The developers of the x264 software today took the first step towards a free software Blu-ray creation toolkit.
The latest version of the x264 software can now produce Blu-ray-compliant video.
With x264?s compression, it?s possible to author Blu-ray disks on DVD9s (dual-layer DVDs) or even DVD5s (single-layer DVDs) with a reasonable level of quality, the x264 team said.
A demo Blu-ray encoded with x264 containing entirely free content is available for download here
. The 2GB disc image, which contains the Open Movie Project's Creative Commons licensed Big Buck Bunny and Elephant's Dream films. The disc is burnable onto an ordinary DVD and playable as Blu-ray disc in most Blu-ray players. It also includes documentary footage with live action content provided by Microsoft.

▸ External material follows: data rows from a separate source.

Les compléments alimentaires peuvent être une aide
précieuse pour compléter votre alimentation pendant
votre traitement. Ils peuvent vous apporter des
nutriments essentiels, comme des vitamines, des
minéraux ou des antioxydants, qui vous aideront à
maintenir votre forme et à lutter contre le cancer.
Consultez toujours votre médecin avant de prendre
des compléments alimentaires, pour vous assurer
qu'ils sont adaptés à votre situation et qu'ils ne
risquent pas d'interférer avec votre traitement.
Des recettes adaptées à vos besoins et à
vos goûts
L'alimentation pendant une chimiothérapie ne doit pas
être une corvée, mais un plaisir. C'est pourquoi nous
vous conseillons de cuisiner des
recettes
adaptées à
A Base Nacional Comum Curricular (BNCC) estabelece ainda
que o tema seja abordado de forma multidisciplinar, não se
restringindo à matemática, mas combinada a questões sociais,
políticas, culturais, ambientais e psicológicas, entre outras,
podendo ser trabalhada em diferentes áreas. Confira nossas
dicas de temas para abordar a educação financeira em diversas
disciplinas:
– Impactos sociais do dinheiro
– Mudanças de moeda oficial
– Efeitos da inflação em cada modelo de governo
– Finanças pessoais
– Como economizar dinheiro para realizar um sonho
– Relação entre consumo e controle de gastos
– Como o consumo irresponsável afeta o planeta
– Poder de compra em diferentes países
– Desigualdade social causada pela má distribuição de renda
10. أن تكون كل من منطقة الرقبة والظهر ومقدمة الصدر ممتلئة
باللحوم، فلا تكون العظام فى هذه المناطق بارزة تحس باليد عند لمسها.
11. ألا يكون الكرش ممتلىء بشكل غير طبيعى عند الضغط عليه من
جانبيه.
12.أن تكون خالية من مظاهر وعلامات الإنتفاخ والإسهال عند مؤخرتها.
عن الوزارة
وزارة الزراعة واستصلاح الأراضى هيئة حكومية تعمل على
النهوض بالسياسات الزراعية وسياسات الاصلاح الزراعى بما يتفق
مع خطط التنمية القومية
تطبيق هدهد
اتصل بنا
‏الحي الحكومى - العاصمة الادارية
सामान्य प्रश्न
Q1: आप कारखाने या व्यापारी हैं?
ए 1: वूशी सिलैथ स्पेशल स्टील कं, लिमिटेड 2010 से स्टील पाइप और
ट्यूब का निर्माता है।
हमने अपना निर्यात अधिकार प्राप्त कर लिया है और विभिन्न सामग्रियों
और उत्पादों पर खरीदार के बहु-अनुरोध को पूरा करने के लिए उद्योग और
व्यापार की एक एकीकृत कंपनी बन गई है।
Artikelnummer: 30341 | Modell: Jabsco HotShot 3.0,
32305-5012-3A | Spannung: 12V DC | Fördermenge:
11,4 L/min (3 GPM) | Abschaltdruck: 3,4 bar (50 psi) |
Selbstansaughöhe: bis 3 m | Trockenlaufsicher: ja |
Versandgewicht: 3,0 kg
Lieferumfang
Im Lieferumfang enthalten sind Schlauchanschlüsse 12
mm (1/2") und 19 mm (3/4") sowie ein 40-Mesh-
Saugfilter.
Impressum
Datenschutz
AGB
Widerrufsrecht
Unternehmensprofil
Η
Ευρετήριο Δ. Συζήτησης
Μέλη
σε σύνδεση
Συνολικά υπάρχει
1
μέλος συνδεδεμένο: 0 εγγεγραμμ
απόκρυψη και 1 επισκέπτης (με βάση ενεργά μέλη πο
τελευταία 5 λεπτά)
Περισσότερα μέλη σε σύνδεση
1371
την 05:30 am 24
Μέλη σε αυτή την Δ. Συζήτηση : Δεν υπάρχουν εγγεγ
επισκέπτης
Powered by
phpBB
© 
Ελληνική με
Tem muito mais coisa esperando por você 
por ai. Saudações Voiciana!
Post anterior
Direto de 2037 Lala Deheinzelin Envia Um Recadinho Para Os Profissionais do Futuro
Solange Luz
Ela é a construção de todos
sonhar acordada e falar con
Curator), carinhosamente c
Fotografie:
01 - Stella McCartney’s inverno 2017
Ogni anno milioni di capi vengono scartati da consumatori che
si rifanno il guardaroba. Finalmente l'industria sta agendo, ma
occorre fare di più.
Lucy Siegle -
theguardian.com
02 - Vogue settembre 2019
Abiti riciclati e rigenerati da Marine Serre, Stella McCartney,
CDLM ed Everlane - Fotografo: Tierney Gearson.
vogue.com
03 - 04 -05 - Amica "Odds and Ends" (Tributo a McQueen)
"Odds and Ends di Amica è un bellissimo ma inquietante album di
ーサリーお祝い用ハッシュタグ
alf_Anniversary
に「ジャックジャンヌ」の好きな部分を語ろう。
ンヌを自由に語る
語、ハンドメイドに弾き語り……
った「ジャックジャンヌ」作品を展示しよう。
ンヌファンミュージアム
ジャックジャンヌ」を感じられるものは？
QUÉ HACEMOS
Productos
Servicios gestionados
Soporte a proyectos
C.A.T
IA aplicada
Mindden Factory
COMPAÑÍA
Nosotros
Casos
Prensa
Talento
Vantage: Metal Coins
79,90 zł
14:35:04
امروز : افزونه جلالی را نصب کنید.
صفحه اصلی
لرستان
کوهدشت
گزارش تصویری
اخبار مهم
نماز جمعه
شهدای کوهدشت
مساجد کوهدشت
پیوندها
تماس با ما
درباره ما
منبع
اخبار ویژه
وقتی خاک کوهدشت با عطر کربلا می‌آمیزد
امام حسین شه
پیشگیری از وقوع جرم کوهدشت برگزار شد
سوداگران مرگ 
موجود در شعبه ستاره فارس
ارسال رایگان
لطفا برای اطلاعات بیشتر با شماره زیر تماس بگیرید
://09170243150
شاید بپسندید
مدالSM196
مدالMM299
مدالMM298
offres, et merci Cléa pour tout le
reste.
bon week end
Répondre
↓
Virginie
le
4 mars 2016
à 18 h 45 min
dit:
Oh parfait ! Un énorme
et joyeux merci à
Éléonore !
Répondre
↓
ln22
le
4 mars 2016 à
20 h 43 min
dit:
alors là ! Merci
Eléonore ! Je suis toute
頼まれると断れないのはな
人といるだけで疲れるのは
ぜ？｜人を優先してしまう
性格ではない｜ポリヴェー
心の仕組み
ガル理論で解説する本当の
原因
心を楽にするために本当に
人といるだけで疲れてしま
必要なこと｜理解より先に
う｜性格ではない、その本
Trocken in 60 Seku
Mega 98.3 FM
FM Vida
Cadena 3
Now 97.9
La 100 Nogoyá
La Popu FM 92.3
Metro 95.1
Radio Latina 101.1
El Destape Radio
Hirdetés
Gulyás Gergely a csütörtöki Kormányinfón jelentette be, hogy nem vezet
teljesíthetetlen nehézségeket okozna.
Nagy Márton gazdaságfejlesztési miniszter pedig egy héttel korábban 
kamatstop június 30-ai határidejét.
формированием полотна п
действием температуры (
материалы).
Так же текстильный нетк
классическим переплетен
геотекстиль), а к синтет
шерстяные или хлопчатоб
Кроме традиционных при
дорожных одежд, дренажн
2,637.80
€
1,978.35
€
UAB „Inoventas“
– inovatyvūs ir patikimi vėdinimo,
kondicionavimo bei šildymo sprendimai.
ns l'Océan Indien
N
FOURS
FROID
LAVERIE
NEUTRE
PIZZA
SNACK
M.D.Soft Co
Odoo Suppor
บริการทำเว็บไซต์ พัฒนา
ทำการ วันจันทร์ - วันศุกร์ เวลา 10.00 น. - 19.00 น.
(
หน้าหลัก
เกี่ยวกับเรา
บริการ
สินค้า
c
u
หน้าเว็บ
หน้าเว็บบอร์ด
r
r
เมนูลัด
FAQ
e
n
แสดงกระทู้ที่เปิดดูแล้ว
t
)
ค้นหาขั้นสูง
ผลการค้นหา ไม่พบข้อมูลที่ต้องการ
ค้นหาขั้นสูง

In accordance with the Blu-ray specifications, the disc image file uses the UDF 2.5 filesystem, which may be incompatible with some older virtual drive and DVD burning applications.
The software supprts BD audio; AC3 audio (aka Dolby Digital), the format used in DVD, is still supported by Blu-ray, and there are many free software AC3 encoders. The primary missing application is a free software Blu-ray authoring tool, to combine the video and audio streams to create a Blu-ray file structure with the menus, chapters, and so forth.
In the meantime, x264 can be used to create streams to be authored using Blu-Print, Scenarist, Encore or other commercial authoring tools.
More detailed documentation on the new Blu-ray support and how to use it can be found in the official commit message. Do keep in mind that you have to export to raw H.264 (not MKV or MP4) or else the buffering information will be slightly incorrect.
In addition, x264 now has native variable-framerate ratecontrol, which makes sure your encodes get a correct target bitrate and proper limiting of maximum bitrate even if the duration of every frame is different and the "framerate" is completely unknown. This helps a lot when encoding from variable-framerate container formats such as FLV and WMV, along with variable-framerate content such as anime.
The software also now supports pulldown (telecine) in much the same fashion as it is handled in MPEG-2. The calling application can pass in flags representing how to display a frame, allowing easy transcoding from MPEG-2 sources with pulldown, such as broadcast television. The x264 commandline app contains some examples of these (such as the common 3:2 pulldown pattern).
x264 also exports HRD timing information, which is critical for compliant transport stream muxing. There is currently an active project to write a fully DVB-compatible free software TS muxer that will be able to interface with x264 for a seamless free software broadcast system. It will likely also be possible to repurpose this muxer as part of a free software Blu-ray authoring package.